Abu Dhabi: Improved market conditions are helping to nudge oil demand back up, with Opec improving its forecast by 0.1 million barrels a day in its latest monthly report. Demand is now set to fall by 8.9 mbd this year compared to the previous 9.1 mbd drop.

“Better-than-expected data in the OECD (Organisation for Economic Cooperation and Development) region in second quarter 2020 slightly eased the historically steep drop,” the report notes. “And more than offset the downward adjustment, in non-OECD oil demand, mainly in Asia.

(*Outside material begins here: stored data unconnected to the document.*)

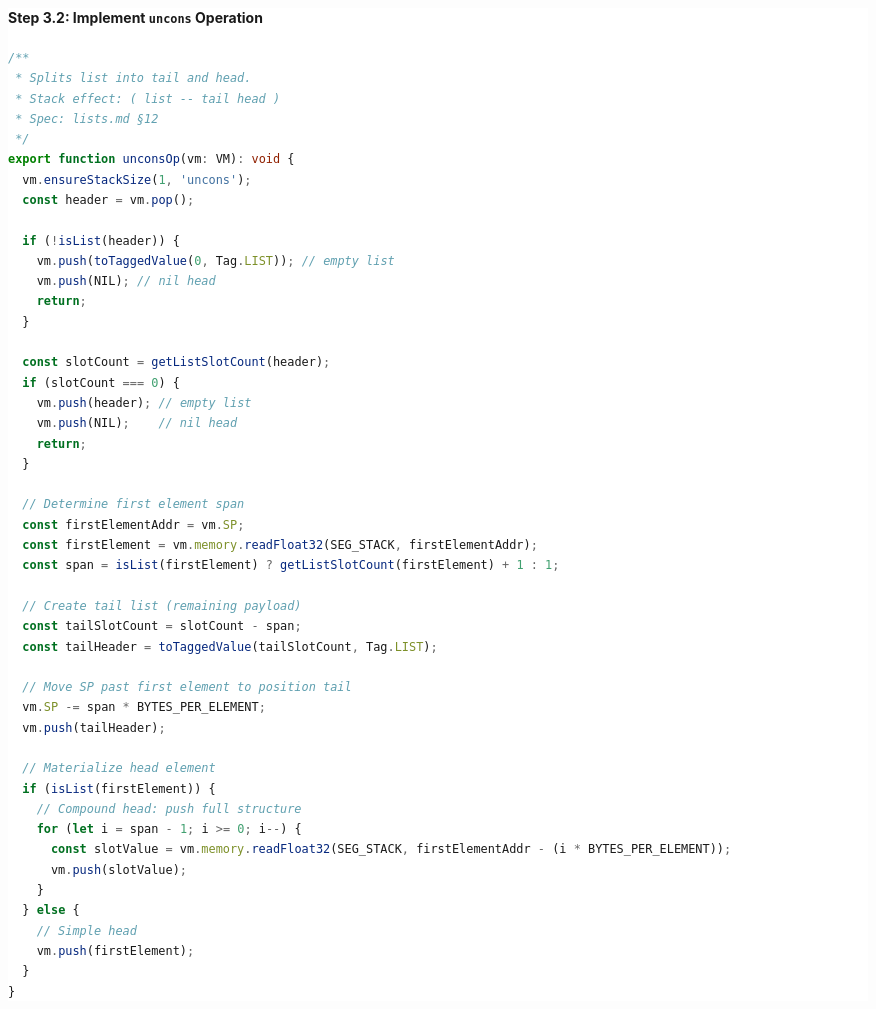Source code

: #### Step 3.2: Implement `uncons` Operation
```typescript
/**
 * Splits list into tail and head.
 * Stack effect: ( list -- tail head )
 * Spec: lists.md §12
 */
export function unconsOp(vm: VM): void {
  vm.ensureStackSize(1, 'uncons');
  const header = vm.pop();

  if (!isList(header)) {
    vm.push(toTaggedValue(0, Tag.LIST)); // empty list
    vm.push(NIL); // nil head
    return;
  }

  const slotCount = getListSlotCount(header);
  if (slotCount === 0) {
    vm.push(header); // empty list
    vm.push(NIL);    // nil head
    return;
  }

  // Determine first element span
  const firstElementAddr = vm.SP;
  const firstElement = vm.memory.readFloat32(SEG_STACK, firstElementAddr);
  const span = isList(firstElement) ? getListSlotCount(firstElement) + 1 : 1;

  // Create tail list (remaining payload)
  const tailSlotCount = slotCount - span;
  const tailHeader = toTaggedValue(tailSlotCount, Tag.LIST);
  
  // Move SP past first element to position tail
  vm.SP -= span * BYTES_PER_ELEMENT;
  vm.push(tailHeader);
  
  // Materialize head element
  if (isList(firstElement)) {
    // Compound head: push full structure
    for (let i = span - 1; i >= 0; i--) {
      const slotValue = vm.memory.readFloat32(SEG_STACK, firstElementAddr - (i * BYTES_PER_ELEMENT));
      vm.push(slotValue);
    }
  } else {
    // Simple head
    vm.push(firstElement);
  }
}
```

“While the market still finds itself in the midst of the crisis, gradual stabilisation is expected to begin in second-half of 2020, leading to a cautious forecast of renewed growth in the year to come.”

A mini rally

Oil prices have since early May rallied to the low $40 range as a result of steep production cuts by Opec+ and increased demand as global economies gradually reopened from lockdown.

Prices on Tuesday saw Brent crude at $42.40 and West Texas Intermediate (WTI) at $39.69 in the late afternoon hours in the UAE.

Wait until 2021

Opec said demand would see a major recovery next year, albeit still lower than pre-COVID times.

“Demand is forecast to show historic high growth of 7 mbd,” the report said. “Encouraging improvements in economic momentum are assumed to be the driving factors for increasing demand in 2021.

“In regional terms, the OECD is estimated to contribute around 3.5 mbd to growth, driven by positive developments in Americas.”

Oil markets will now be keeping a close eye on Wednesday’s Opec+ meeting, which will decide on whether to extend existing cuts or to start easing off and bringing 2 million barrels of oil back into the markets.

“If Opec+ proceeds to reduce production curtailments, this should not come as a surprise,” said Louise Dickson, Oil Markets analyst at Rystad Energy. “That was the plan on the first place and it should have already been priced in.

“Increasing the production was planned to coincide with an increase in demand. But COVID-19 is now putting a shadow over demand recovery, which is expected slower than what the market expected when the OPEC+ deal was in the making.

“Even if the plans proceed as agreed, Opec+ will still be cutting 7.7 mbd. That’s still a balancing power to keep prices healthy.”